Le premier connaît bien l’Hexagone, pour y avoir encore un bureau actif et y regarder de nombreuses opportunités d’investissement. Il est notamment le propriétaire d’Havea, l’un des champions tricolores de la santé naturelle et des compléments alimentaires, avec des marques comme Aragan, Biocyte, Biolane, Vitavea et Densmore. Un groupe racheté 1,1 milliard d’euros à son compatriote britannique 3i en 2022. Jusqu’à peu, BC Partners était aussi l’actionnaire de référence de la société française de recouvrement de crédit iQera, reprise à bon compte par Arrow Global après un retournement brutal de ce marché. Selon Bloomberg, le gérant entend lancer au deuxième trimestre 2025 la commercialisation de son fonds de douzième génération avec l’objectif de récolter entre 5 et 6 milliards d’euros, contre 6,9 milliards pour le précédent.

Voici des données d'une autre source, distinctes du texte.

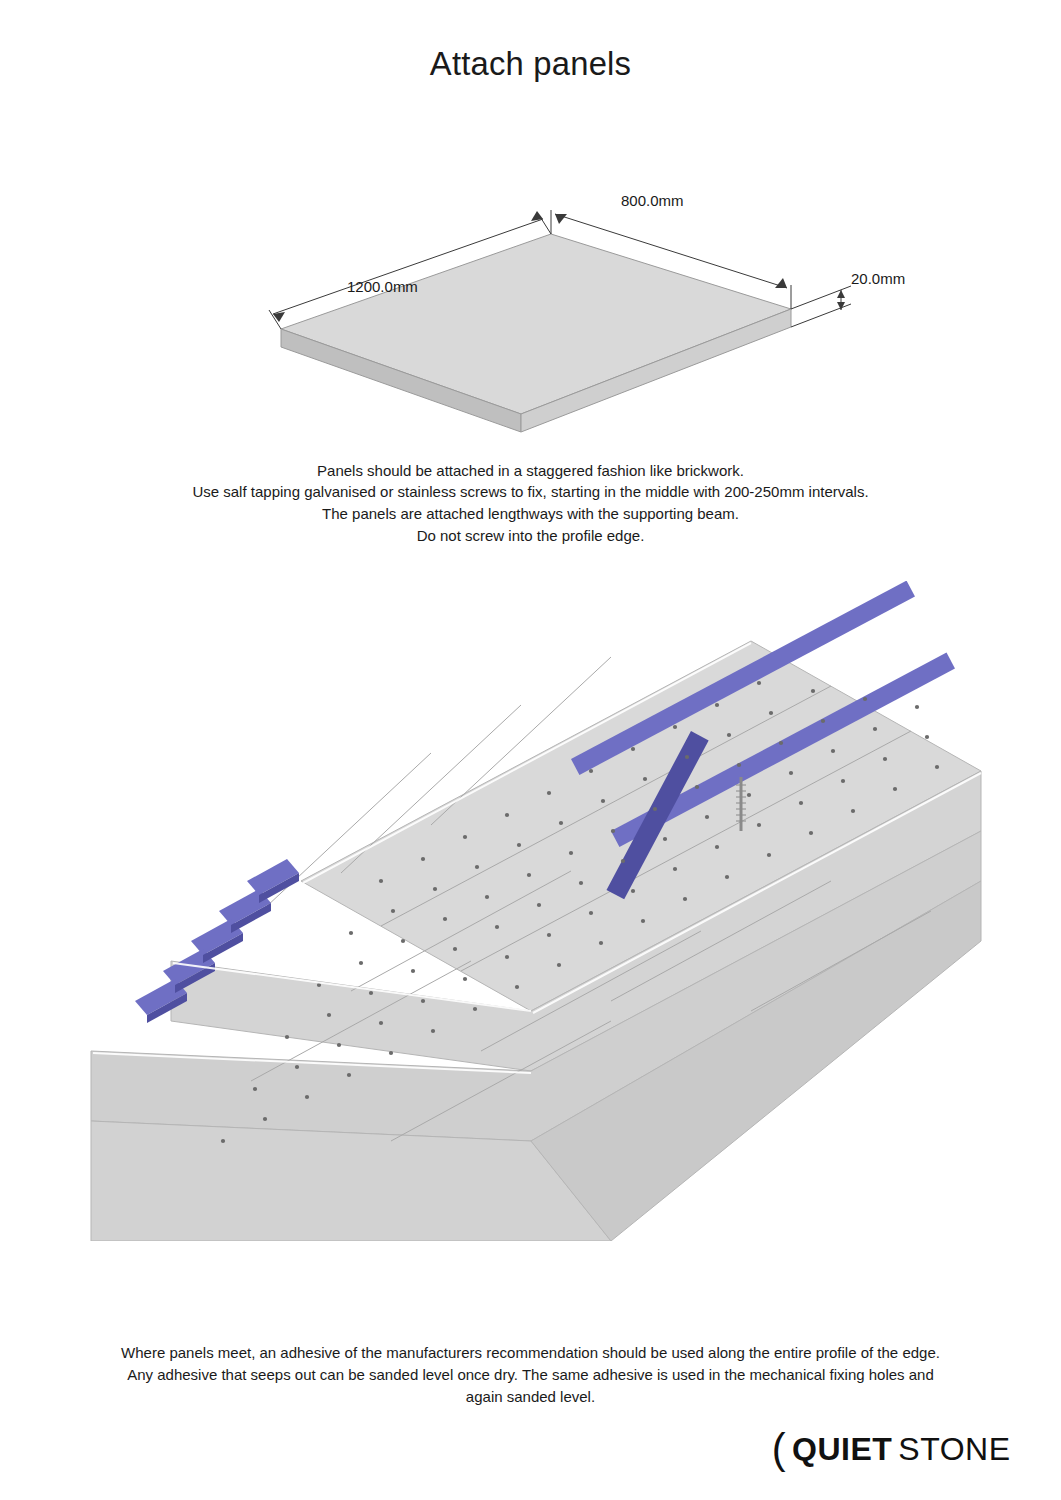Attach panels
Panel dimensions An isometric view of a flat rectangular panel. The long edge is labelled 1200.0 mm, the short edge 800.0 mm and the thickness 20.0 mm. 1200.0mm 800.0mm 20.0mm
Panels should be attached in a staggered fashion like brickwork.
Use salf tapping galvanised or stainless screws to fix, starting in the middle with 200-250mm intervals.
The panels are attached lengthways with the supporting beam.
Do not screw into the profile edge.
Panels fixed to supporting beams Isometric view from below of a suspended ceiling. Purple metal beams run across the top; grey panels are screwed to them in a staggered, brickwork-like pattern. Small dots indicate screw positions at regular intervals.
Where panels meet, an adhesive of the manufacturers recommendation should be used along the entire profile of the edge. Any adhesive that seeps out can be sanded level once dry. The same adhesive is used in the mechanical fixing holes and again sanded level.
(QUIET STONE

Bain Capital et Platinum Equity opèrent quant à eux depuis Londres, mais sont tous deux bien connus dans l’Hexagone. Le premier compte parmi ses participations Inetum, l’un des leaders tricolores des services numériques. Il fut aussi actionnaire de Maisons du Monde ou de Consolis, un expert des structures en béton préfabriqué ayant atterri l’an dernier dans les mains de ses créanciers après avoir essuyé le retournement du marché de la construction, et demeure au capital de Maesa, un concepteur de produits cosmétiques. Le fonds dirigé par le milliardaire américain Tom Gores est quant à lui essentiellement connu en France pour avoir pris les rênes de Biscuit International, spécialiste européen des biscuits sucrés vendus sous marques de distributeurs.

Pour prendre le contrôle de Solo Group, tous trois vont devoir aligner une offre vraisemblablement proche du milliard d’euros. En cause, l’Ebitda qui caracole à 105 millions d’euros, pour un chiffre d’affaires de 470 millions. Des fondamentaux particulièrement solides pour une entreprise familiale parisienne ne bénéficiant que d’une très faible couverture médiatique. Elle est encore aujourd’hui détenue par Alain Milgrom, mari de Judith Milgrom, fondatrice de la marque de prêt-à-porter Maje.